What I’m trying to get across is that female characters can be funny AND intelligent AND attractive AND all the other positive traits that seem to be constantly reserved for their male counterparts. Bridesmaids was a step in the right direction; the characters were relatable, funny and endearing. They were also realistic looking (not botoxed to within an inch of their life) and Kristin Wiig, Melissa McCarthy and Maya Rudolph weren’t afraid to portray women in a more unflattering light than audiences are used to.
What did bother me about the overwhelming positive response to this film was, well, just that: the overwhelming positive response. It was a funny film. But should we really get so excited when a film with a predominantly female cast and written by women actually manages to be good? Is it really so inconceivable that a female cast can actually be funny? This should happen more than once a decade, but, alas, it seemingly doesn’t.

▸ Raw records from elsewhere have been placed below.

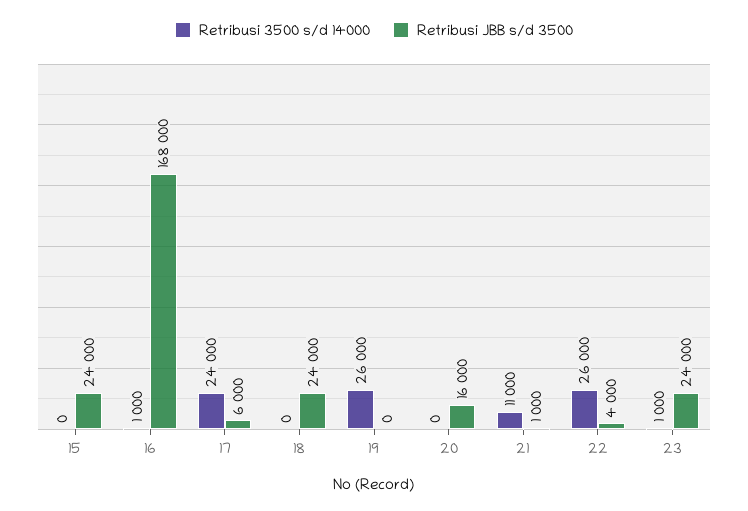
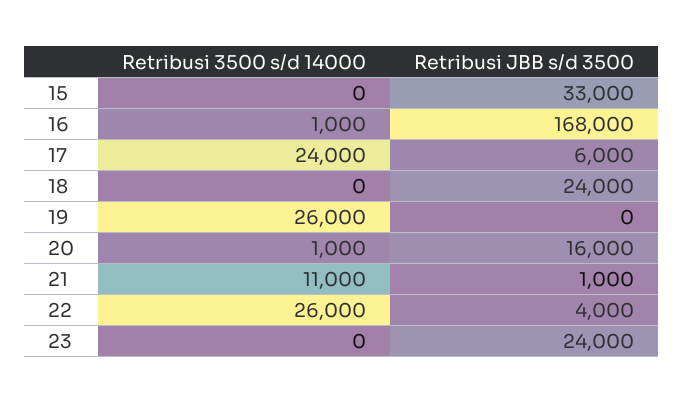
  {
    "Retribusi 3500 s/d 14000": {
      "15": 0,
      "16": 1000,
      "17": 24000,
      "18": 0,
      "19": 26000,
-     "20": 0,
+     "20": 1000,
      "21": 11000,
      "22": 26000,
-     "23": 1000
+     "23": 0
    },
    "Retribusi JBB s/d 3500": {
-     "15": 24000,
+     "15": 33000,
      "16": 168000,
      "17": 6000,
      "18": 24000,
      "19": 0,
      "20": 16000,
      "21": 1000,
      "22": 4000,
      "23": 24000
    }
  }

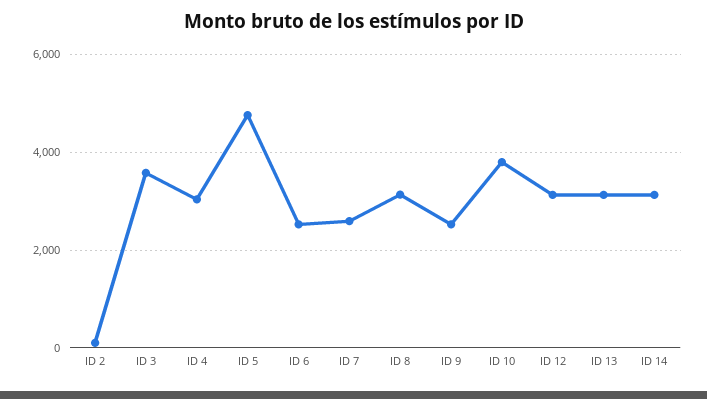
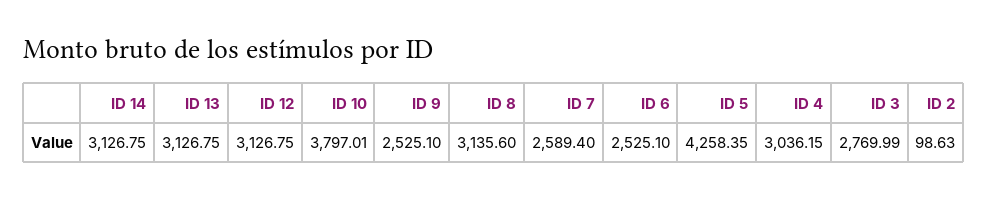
  {
    "ID 2": 98.63,
-   "ID 3": 3600,
+   "ID 3": 2769.99,
    "ID 4": 3036.15,
-   "ID 5": 4800,
+   "ID 5": 4258.35,
    "ID 6": 2525.1,
    "ID 7": 2589.4,
    "ID 8": 3135.6,
    "ID 9": 2525.1,
    "ID 10": 3797.01,
    "ID 12": 3126.75,
    "ID 13": 3126.75,
    "ID 14": 3126.75
  }

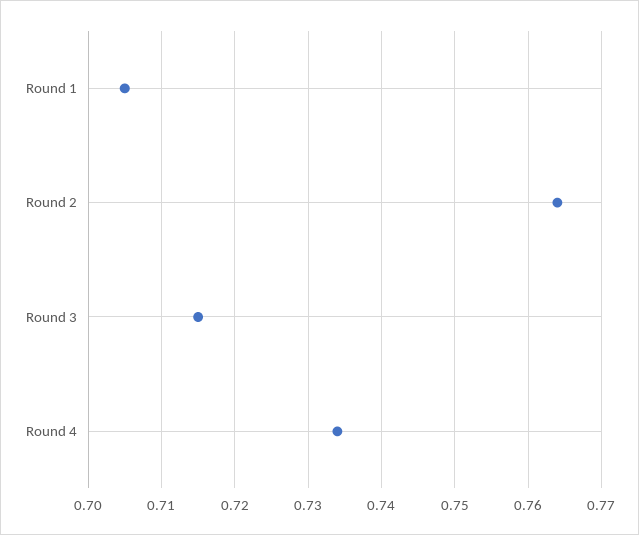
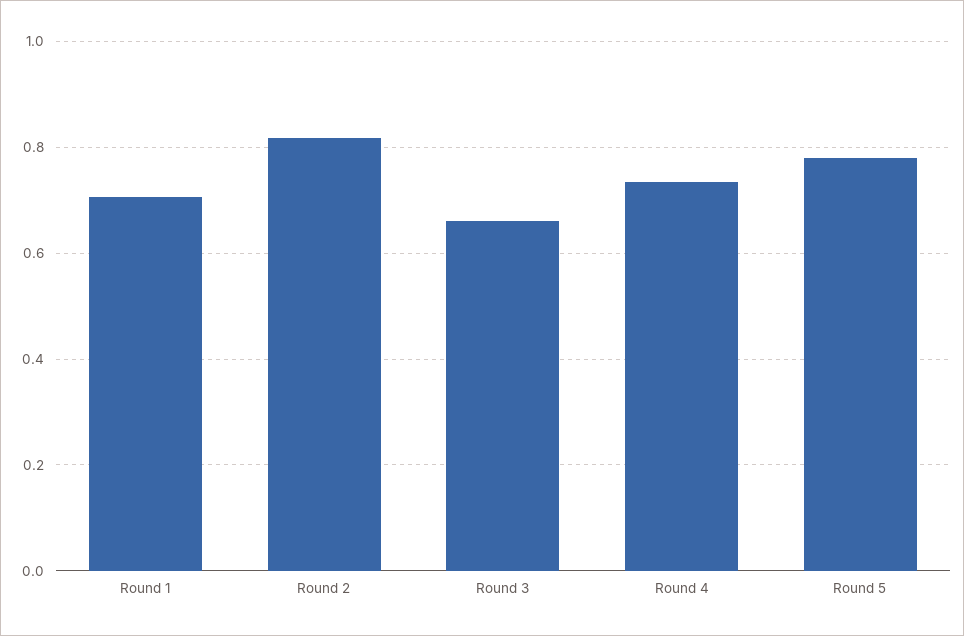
  {
    "Round 1": 0.705,
-   "Round 2": 0.764,
+   "Round 2": 0.82,
-   "Round 3": 0.715,
+   "Round 3": 0.66,
-   "Round 4": 0.734
+   "Round 4": 0.734,
+   "Round 5": 0.78
  }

So when it did happen, we got more excited than Tom Cruise on a three-seater couch.
There is some light at the end of the tunnel. The talent is out there. Look at the likes of Katheryn Bigelow, director of The Hurt Locker and Zero Dark Thirty.These are two great films that I think manage to appeal to both male and female audiences (particularly the latter film). The Help is another film I like to allude to when I’m promoting the female cause in cinema: the performances are fantastic and I don’t think any men would disagree or label it a chick-flick.

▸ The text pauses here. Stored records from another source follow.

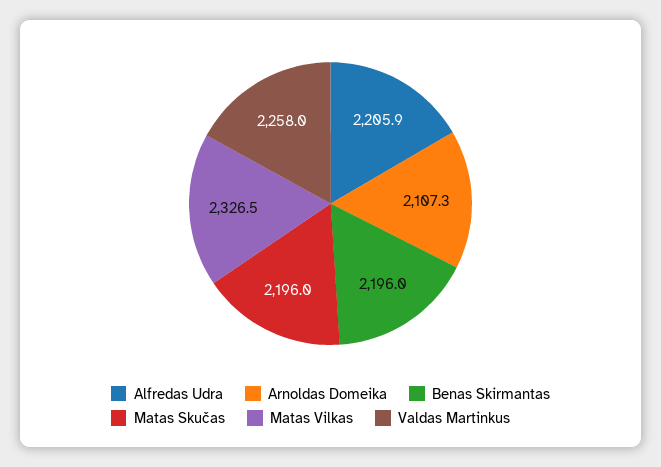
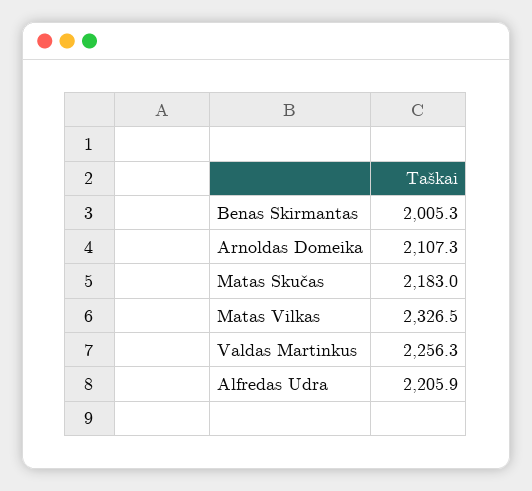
  {
    "Alfredas Udra": 2205.9,
    "Arnoldas Domeika": 2107.3,
-   "Benas Skirmantas": 2196,
+   "Benas Skirmantas": 2005.3,
-   "Matas Skučas": 2196,
+   "Matas Skučas": 2183,
    "Matas Vilkas": 2326.5,
-   "Valdas Martinkus": 2258
+   "Valdas Martinkus": 2256.3
  }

There are some great female actresses out there at the moment- I liked that Jennifer Lawrence received the Academy Award for best actress this year because she turned in a great performance in Silver Linings Playbook but remember the male recipient? Daniel “I’m so amazing at acting I’m probably not even a human being” Day Lewis. The Best Supporting Actor gong went to Christopher Waltz, for his fantastic turn as Dr. King Schultz in Django Unchained. And then Anne Hathaway won Best Supporting Actress and made possibly the most simperingly pathetic acceptance speech in all of Oscar history. Damn it, Hathaway. My point is that I think it’s fair to say that most people would view the male recipients with more esteem and respect.
It will be a while before a woman’s place in a film is not *mostly* (I know there are plenty of exceptions) confined to fulfilling a preconceived expectation: eye candy, love interest, nagging wife, etc and someday, there’ll be less Ilsa ‘from now on you do the thinking for both of us’ Lund and more *insert timeless and inspirational quote from strong, admirable female character* It would be great to see a theatre packed full of men and women to see a female led cast in a movie that is not a clichéd and contrived mess and that actually centres around WOMEN and not women in terms of their position in a man’s life. It would also be great to see films like this deserving of awards. It has happened, albeit not as frequently as I would like, and it will happen again, just keep Nicholas Sparks and Meg Ryan locked away somewhere.